E dall'ufficio legale del South China Morning Post.
E dall'ufficio legale di chissà quante altre
testate straniere.
Tutto questo, ovviamente, se a livello di autorevolezza internazionale la stampa italiana non fosse già l'equivalente di quel cugino un po' deficiente che ti tocca aiutare con i numeri durante la tombola di Natale.
Adesso, tutti gli affezionati
lettori del quotidiano di Largo Fochetti mi si avventeranno addosso perché sono
un monomaniaco che ha deciso di distruggere Visetti e – attraverso Visetti –
gettare discredito su un’intera testata; un’argomentazione che suona
curiosamente simile a quelle che abbiamo ascoltato per tipo vent’anni da parte
di un certo leader politico.
Ma questa non è “la macchina
del fango”, per usare un’espressione talmente banale che Monsieur LaPalice si
mette a piangere ogni volta che viene pronunciata.
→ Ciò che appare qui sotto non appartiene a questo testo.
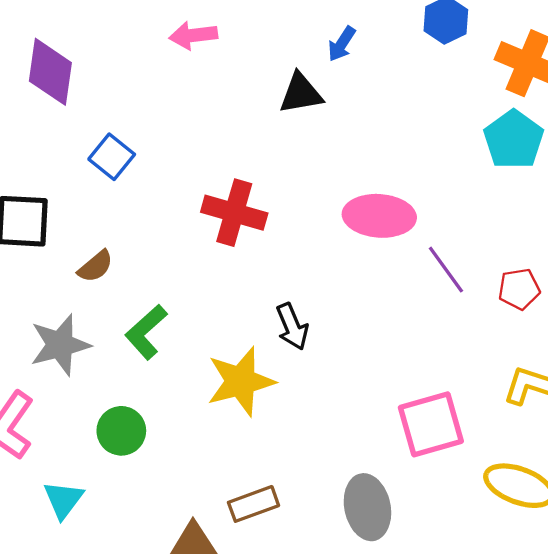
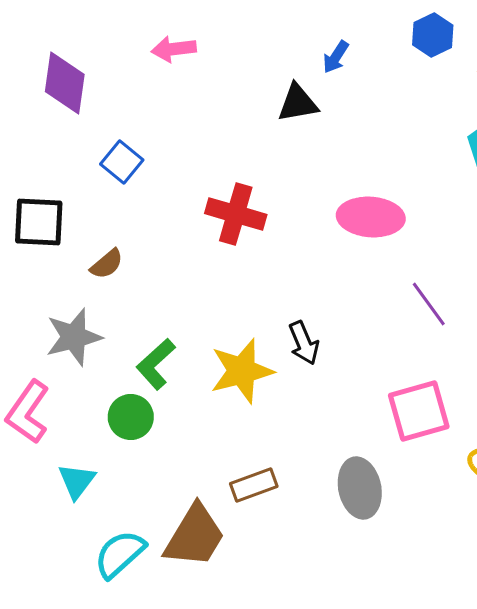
pink arrow: (193, 35) -> (174, 49), moved
purple line: (446, 270) -> (429, 304), moved
black arrow: (292, 327) -> (304, 343), moved
green L-shape: (146, 332) -> (156, 364), moved

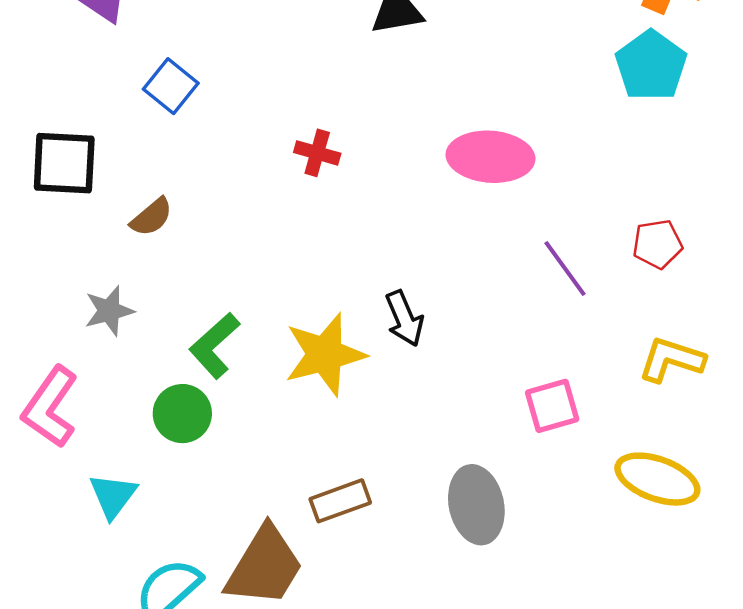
red cross: (236, 214) -> (317, 153), size x0.6
gray star: (74, 337) -> (109, 311), size x0.7
pink square: (419, 411) -> (552, 406), size x0.7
Giampaolo Visetti è solamente
il simbolo di un sistema fondato su veti incrociati, ipocrisie e quella che, da
calabrese, posso riconoscere senza ombra di dubbio come una forma di omertà. Se
Repubblica lascia indisturbato al suo posto e paga profumatamente un soggetto che tradisce da anni la
fiducia dei lettori, se il compito di raccontare l’area economicamente più
dinamica del mondo dalle colonne di quello che dovrebbe essere il più
autorevole quotidiano d’Italia viene affidato a un individuo che non si è fatto
alcuno scrupolo nel raccontare la tragedia di Fukushima come se fosse unvideogame giapponese, allora significa che Repubblica ha un grande problema di
meritocrazia o di malafede, e il giornale che sbatte in prima pagina gli
intoccabili preferisce chiudere entrambi gli occhi davanti ai suoi scandali
interni.
Quando Ezio Mauro presenterà “una
certa idea di mondo” dal palco del prossimo Festival delle Idee, guardalo bene: se noti un sorrisetto dietro il cipiglio pensoso, forse è perché sta
ridendo di te.
Se vedi lo stesso
sorrisetto quando in tv Vittorio Zucconi ti spiega i segreti della vita, forse
è perché lui ha già svoltato da anni facendo leva su un malinteso senso di superiorità intellettuale nei tuoi confronti.
E magari è lo stesso identico
sorriso del prode vicedirettore Massimo Giannini quando si scaglia contro il
marciume della politica.
Finché Carlo Rivolta non
risorgerà dal mondo delle ombre per prenderli tutti quanti a pernacchie.